Change the view source to execute NVL(pol_hist.pol_type_cd, p.pol_type_cd) AS pol_type_cd. Then, change the SQL as follows:



SELECT ph.cust_bus_nm
, ph.clup_fmt1
, ph.batch_period_month_yr_dt
, ph.batch_sys_id
, ph.our_prem_amt
, ph.liab_amt
, ph.code
, ph.pol_effect_dt
, ph.pol_nbr
, ph.agent_prem_amt
, ph.uw_sys_id
, ph.cost_cntr_sys_id
, ph.state_cd
, ph.loc_rep_sys_id
, ph.cust_sys_id
, ph.clup_sys_id
, ph.item_type
, ph.pol_type_cd
, ph.acct_period_month_yr_dt
, ph.hist_rev_ind
, ph.validation_dts
FROM tr_pol_h_endr_h_v ph
WHERE ph.liab_amt >= 2500000
AND ph.acct_period_month_yr_dt BETWEEN TO_DATE ('200902', 'YYYYMM') AND TO_DATE ('200902', 'YYYYMM')
AND DECODE (0
, 0, ph.uw_sys_id
, 0) = ph.uw_sys_id
AND DECODE (0
, 0, ph.cost_cntr_sys_id
, 0) = ph.cost_cntr_sys_id
AND DECODE ('ALL'
, 'ALL', ph.state_cd
, 'ALL') = ph.state_cd
AND DECODE (0
, 0, NVL (ph.loc_rep_sys_id, 0)
, 0) = NVL (ph.loc_rep_sys_id, 0)
AND DECODE (0
, 0, ph.cust_sys_id
, 0) = ph.cust_sys_id
AND DECODE (0
, 0, ph.clup_sys_id
, 0) = ph.clup_sys_id
/



I also added the liab_amt column to the FBI so that both conditions could be satisfied/matched in the index to eliminate a TABLE ACCESS to filter on liab_amt.

The result was execution times that fell into the 4-6 second range. From hours to seconds. Not bad.

But, I really wonder how something so simple was overlooked for so long. Apparently, this query had been on the top of the "bad SQL" list for ages and multiple attempts had been made to optimize it. But, within just a few minutes, I noted the issues and was able to recommend the fix. I don't think the fix was that hard but it seemed to be a stumper for some time. Why?

I think it may have been both a bit of oversight and a bit of lack of understanding. The oversight was in accessing a table (tr_policy) twice. Mantra => Never do anything more than absolutely necessary.

It may have also been oversight that the FBI wasn't getting used. But for that one, I'm going to point the finger at lack of understanding. The expression in the index definition must match the expression in the SQL. I don't think the coder realized that when the view source used TRUNC, that was all that was needed. And, I think that the reason nobody caught it was that nobody was looking at an actual execution plan for the query. They may have either only been looking at an explain plan (which may have shown an index use???) or they didn't look at a plan at all and just assumed the index was in use (this is what I think is most likely).

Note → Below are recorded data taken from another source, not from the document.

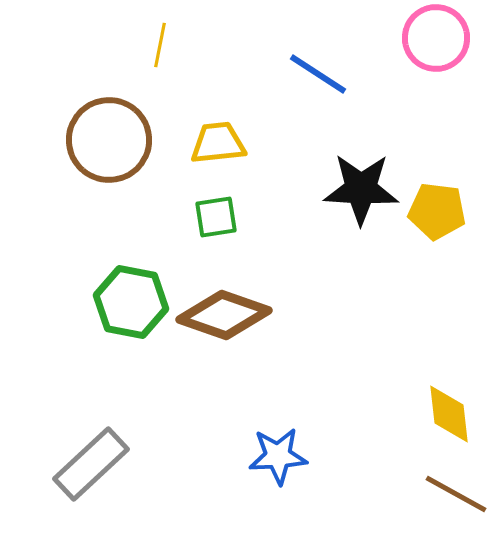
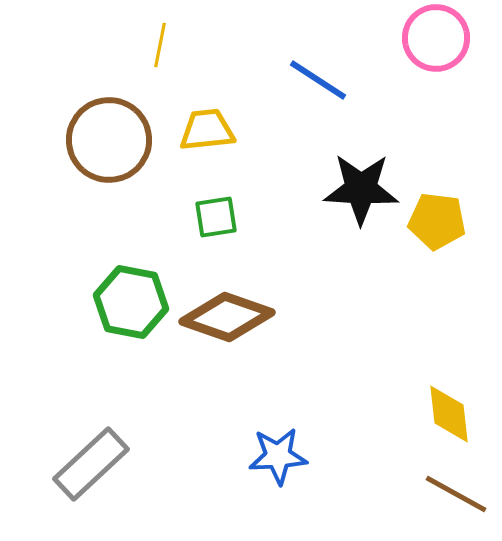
blue line: moved 6 px down
yellow trapezoid: moved 11 px left, 13 px up
yellow pentagon: moved 10 px down
brown diamond: moved 3 px right, 2 px down
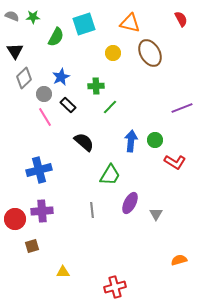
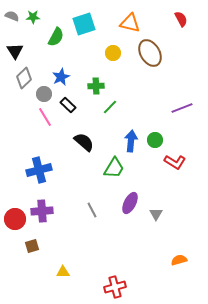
green trapezoid: moved 4 px right, 7 px up
gray line: rotated 21 degrees counterclockwise
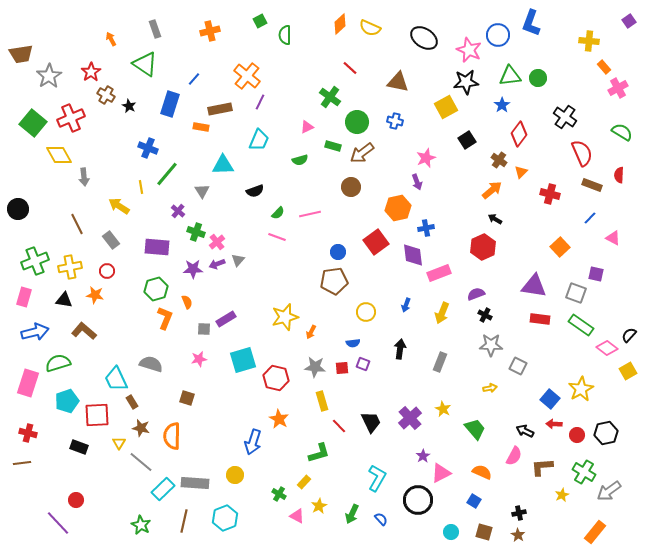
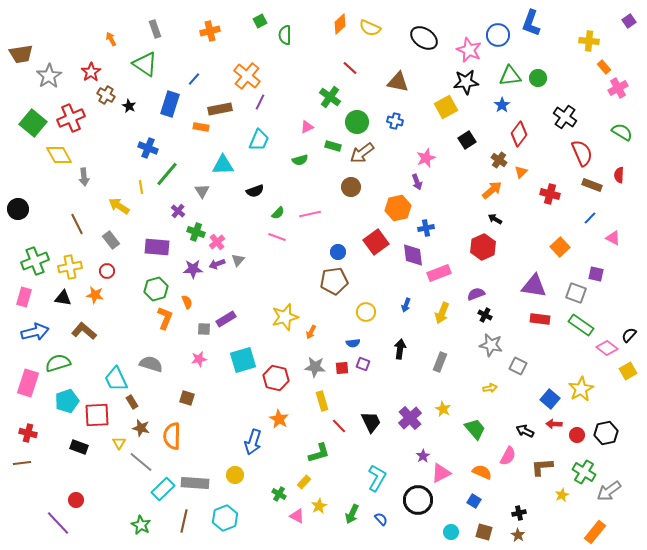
black triangle at (64, 300): moved 1 px left, 2 px up
gray star at (491, 345): rotated 10 degrees clockwise
pink semicircle at (514, 456): moved 6 px left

So, the moral of the story once again is: why guess when you can know? I haven't included the tests I conducted here for the sake of brevity (well OK... this post is not short, but it could've been a lot longer!), but with the test data and actual execution plan information in front of me, this one seemed quite easy. Guessing at the problem and possible solutions had allowed an easy fix to be overlooked for months. With good data, the problem was quite obvious and the solution easy to implement.

Repeat after me: why guess when you can know?!

3 comments:

Joel Garry said...

This OTN thread was a bit of an eye-opener for me, for FBI statistics.

word: preco

Karen said...

Joel - Good stuff. I've been hit with FBI statistics issues in the past so this wasn't totally unfamiliar. But, the thread is a nice one for things to consider with FBIs and the hidden columns behind them. Thanks for the link!

Unknown said...

Seems like I have seen this kind of thing before. I have pushed for the following solution:

Assuming the trunc of the day is what is required then simply do the truncation work at insert/update time by means of a trigger. Seems like this would avoid the trunc function in the query. This would avoid the TRUNC(TRUNC(date)) situation. Assuming the developer checks what is going on :)

It has been my experience in most business situations this is what is required.